TASK TO COMPLETE
List every distinct number that appears in the comment thread about the CLI's schema validation, writing each one as it is shown there.

TEXT UNDER STUDY
——————————
We could try to improve the pruning, but the current pruning was the best solution I saw back then.

andreas-hilti avatar Sep 06 '25 07:09 andreas-hilti

Thanks for the summary and context on why the validation messages are the way they are @andreas-hilti that makes a ton of sense!

Definitely not right now, but Is there a chance in the future for the design to be changed where the cli attempts to use the latest version?

Basically it has the option and to look up the latest at runtime, but would fall back to the bundled version if it can't query the latest schema for what ever reason. It might smooth out some of the headaches across tools that consume/produce cyclonedx SBOM.

We love having the cli as part of our validation suite to make sure we're doing the right think in syft here but the test can get a little flakey when these license drifts or other conflicts come up 😢

spiffcs avatar Sep 07 '25 01:09 spiffcs

If you ask me, I wouldn't make this

Definitely not right now, but Is there a chance in the future for the design to be changed where the cli attempts to use the latest version?
——————————
INFORMATION PROVIDED
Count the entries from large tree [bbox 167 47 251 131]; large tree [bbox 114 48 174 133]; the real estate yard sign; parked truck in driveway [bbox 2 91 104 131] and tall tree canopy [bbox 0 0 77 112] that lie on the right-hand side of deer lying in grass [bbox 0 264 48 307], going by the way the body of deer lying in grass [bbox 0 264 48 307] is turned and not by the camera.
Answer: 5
——————————
YOUR SOLUTION
06, 25, 07, 09, 01